▸ Task description: Reproduce the items below, swapping every occurrence of "pose" for "view" and leaving all else unchanged. Omit the pictures from your answer.

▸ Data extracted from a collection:
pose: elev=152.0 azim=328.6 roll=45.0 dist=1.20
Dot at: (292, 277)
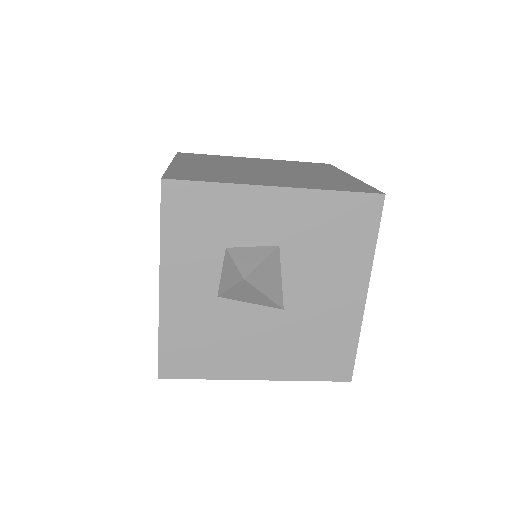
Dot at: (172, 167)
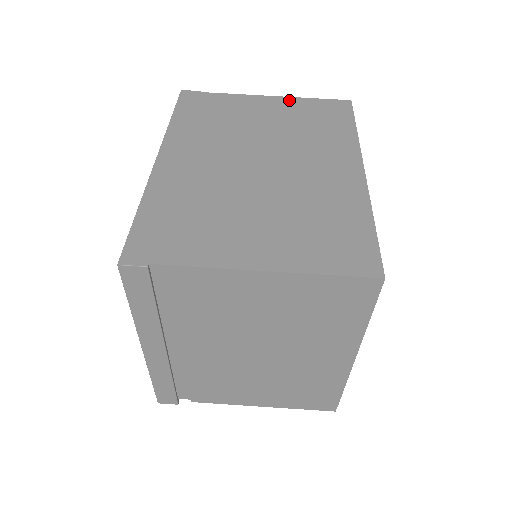
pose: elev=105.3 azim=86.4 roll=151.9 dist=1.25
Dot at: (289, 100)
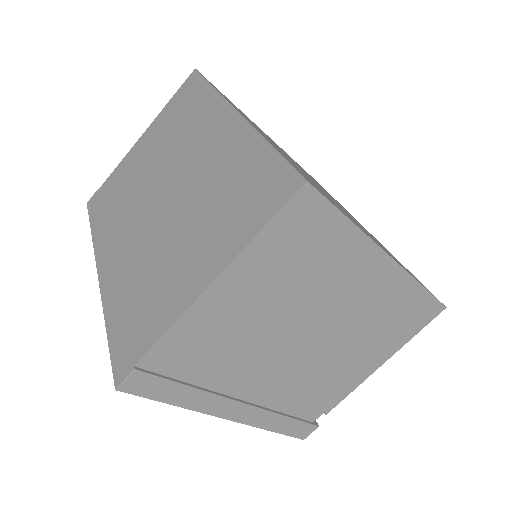
Dot at: (155, 123)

▸ Correct result:
view: elev=152.0 azim=328.6 roll=45.0 dist=1.20
Dot at: (292, 277)
Dot at: (172, 167)
view: elev=105.3 azim=86.4 roll=151.9 dist=1.25
Dot at: (289, 100)
Dot at: (155, 123)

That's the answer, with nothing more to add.